Why do you put ice in tempura batter? ›

Ice water is the most underappreciated of the ingredients in the batter. Cooks use ice water over room temperature because the ice slows the formation of gluten during the cooking process. This allows for a crispier cook while not allowing the batter to absorb the oils in the frying pan during the cooking process.

Should you let tempura batter rest? ›

Steam will continue to be emitted out of the food and absorbed into the batter, making the batter more and more soggy the longer you leave it. Because of this, tempura should be served as soon as possible.

Why does my tempura batter fall off? ›

If the oil isn't at the correct temperature, your fish will absorb the oil while it's frying, causing some of the batter to drop off. To prevent this, your oil should be around 350 to 375 degrees Fahrenheit.

Can you shallow fry tempura? ›

The batter will work for shallow pan-fry or deep fry. For proteins, make sure to cook thoroughly before serving.

What makes batter more crispy? ›

Rice flour and cornstarch work particularly well because they fry up crispier than wheat flour. They also absorb less moisture and fat during the frying process, making the products less greasy. This is why rice flour is often used when making tempura because it produces a very thin and crispy, dry crust.

Do you double fry tempura? ›

The first frying cooks the ingredients and can be done in advance. Then, just before you want to serve the meal, fry the ingredients a second time, to heat them through and make the coating crisp.

Do you pre cook vegetables for tempura? ›

Other veggies that would be delicious to tempura are kale leaves, peppers, zucchini and onions. The best part is that you don't even need to cook the vegetables ahead of time. They cook right in the pot of oil while frying to crunchy perfection!
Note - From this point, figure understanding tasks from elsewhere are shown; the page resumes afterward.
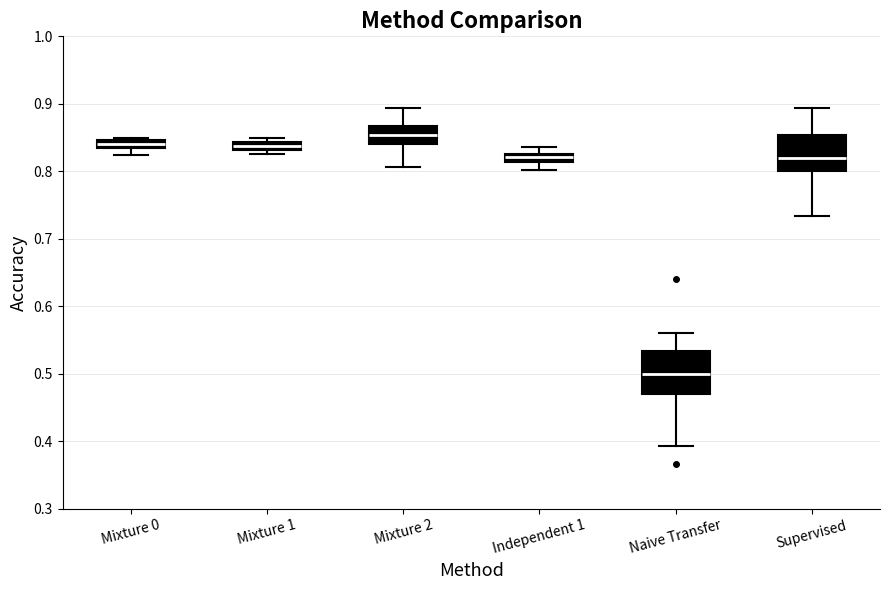

Where does the lower whisker of the box for Naive Transfer end on the y-axis? The values are not printed on the chart, so give them approximately, as read against the axis.

0.39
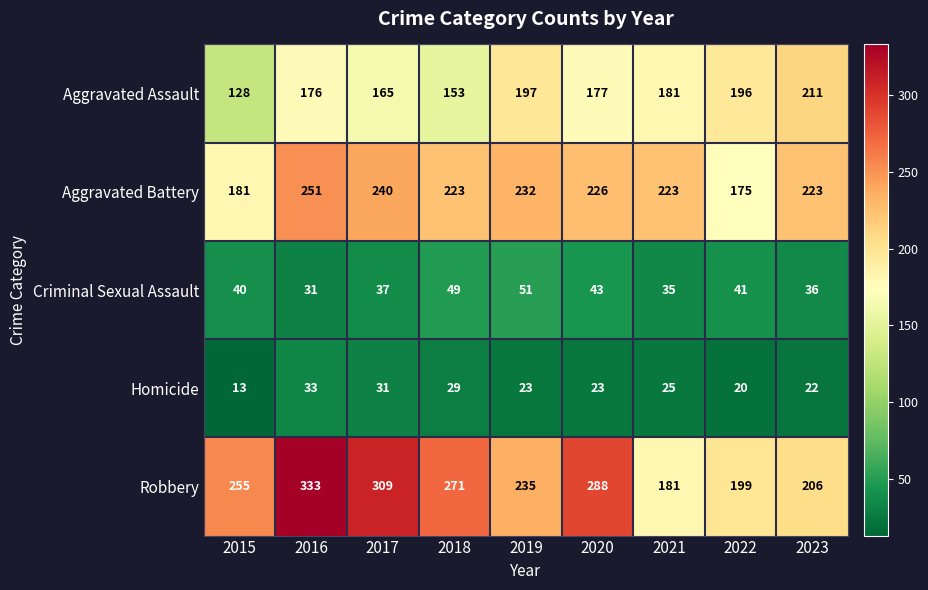

What is the difference between the highest and lowest values at 2019?

212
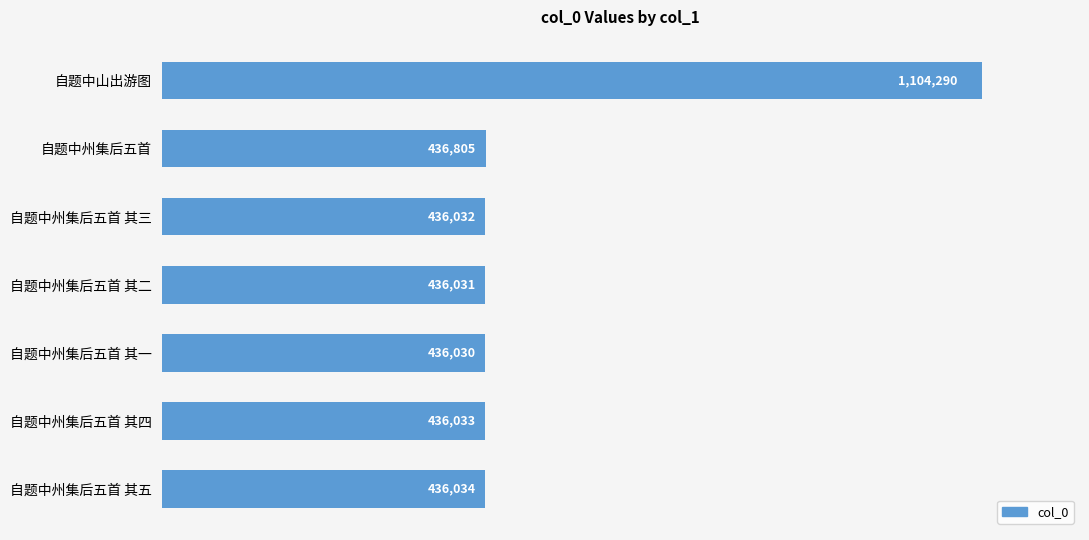

What is the greatest value displayed?

1104290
Why do you put cold water in tempura batter? ›

Cold water is critical for a properly light and airy tempura batter. The cold water does two things: First, it slows the development of gluten – which would otherwise cause the batter to be heavier and less crispy when fried.

Why do you put ice cubes in tempura batter? ›

The cold temperature of the batter is also critical, creating a shock when ingredients immerse in the hot oil that contributes to the creation of hana. Chef Kono adds a couple of ice cubes to the batter make sure it stays cold. Final note about batter: Prepare it just before frying the tempura.